History of the Railway

Vía Verde del Mutiloa-Ormaiztegi - Historia del FerrocarrilThis is the story of two mining deposits and a railway. Two mining companies, working opposite slopes of the same mountain, that got on well and shared the same train. The Mutiloa mining company extracted, from the mines of Troi-Aztiria (Mutiloa deposit), hematite from the chirteras (haulage deposits) that were washed in Monastegizar. It also exploited small vein of hematite with a lot of limestone (iron carbonates), which was enriched in a furnace in the vicinity of Ormaiztegui Station. To transport the ore to the processing industries, the Biscayan company Mutiloa decided to use a mountain train with steam traction. The Mutiloa-Ormaiztegi railway came into operation in 1901 with two locomotives, whose transport capacity was around 300 tonnes per day.  The ore went down a chute to the hamlet of Barnaola.

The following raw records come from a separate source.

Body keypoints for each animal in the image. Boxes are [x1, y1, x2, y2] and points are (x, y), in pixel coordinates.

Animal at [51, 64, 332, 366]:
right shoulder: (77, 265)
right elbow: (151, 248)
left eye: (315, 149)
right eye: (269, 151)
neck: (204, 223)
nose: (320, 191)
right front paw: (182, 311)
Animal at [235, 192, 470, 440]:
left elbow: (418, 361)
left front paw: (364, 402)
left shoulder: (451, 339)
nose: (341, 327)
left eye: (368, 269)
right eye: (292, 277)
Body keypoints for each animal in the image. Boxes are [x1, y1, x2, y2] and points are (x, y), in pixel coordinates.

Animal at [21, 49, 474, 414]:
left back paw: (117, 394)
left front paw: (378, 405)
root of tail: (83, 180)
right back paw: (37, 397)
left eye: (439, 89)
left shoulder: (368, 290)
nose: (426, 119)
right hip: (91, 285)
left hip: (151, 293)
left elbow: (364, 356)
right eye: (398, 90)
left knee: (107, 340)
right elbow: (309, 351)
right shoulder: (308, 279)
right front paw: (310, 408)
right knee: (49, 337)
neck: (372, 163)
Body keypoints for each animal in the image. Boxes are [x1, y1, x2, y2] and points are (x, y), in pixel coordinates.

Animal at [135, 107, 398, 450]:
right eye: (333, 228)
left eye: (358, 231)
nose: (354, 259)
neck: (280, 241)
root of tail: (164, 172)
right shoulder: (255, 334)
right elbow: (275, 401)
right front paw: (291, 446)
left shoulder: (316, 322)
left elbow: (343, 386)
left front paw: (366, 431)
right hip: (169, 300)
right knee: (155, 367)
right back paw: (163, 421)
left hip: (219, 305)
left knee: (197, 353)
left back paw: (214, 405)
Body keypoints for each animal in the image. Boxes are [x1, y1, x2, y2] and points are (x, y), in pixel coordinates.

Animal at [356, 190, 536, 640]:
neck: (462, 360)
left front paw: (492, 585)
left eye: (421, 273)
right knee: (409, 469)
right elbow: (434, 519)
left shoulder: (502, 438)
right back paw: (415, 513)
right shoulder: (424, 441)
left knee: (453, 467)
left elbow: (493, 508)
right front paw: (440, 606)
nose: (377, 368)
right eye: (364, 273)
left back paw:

There it was loaded onto wagons and transported along the Mutiloa railway to Ormaiztegi Station, where it was transferred to the Norte Railway. 

The Cerain Iron Ore mining company extracted iron carbonate from the Aizpea deposit in Zerain, on the other side of the mountain above the hamlet of Barnaola. This English company built a mountain railway that was only 1.5 km long. A steam locomotive collected the ore extracted in the different mines and transported it in wagons to a chute, where it went down to the furnaces of Aizpea. After calcination, an aerial tram, about 3 km long, transported the ore to the hamlet of Barnaola, where it was also loaded onto the Mutiloa railway. 

The two locomotives of the Mutiloa mining railway, which were given the name “Mutiloa,” ran for the last time in 1927. This is where the story of the train ends, but not that of the mines. The Troya de Mutiloa mine continued its activity until the 1980s. In Zerain, the mining operation passed into the hands of the German company Aralar in 1932 and Patricio Etxebarria de Legazpi’s factory continued operating from 1941 until its permanent closure in 1951.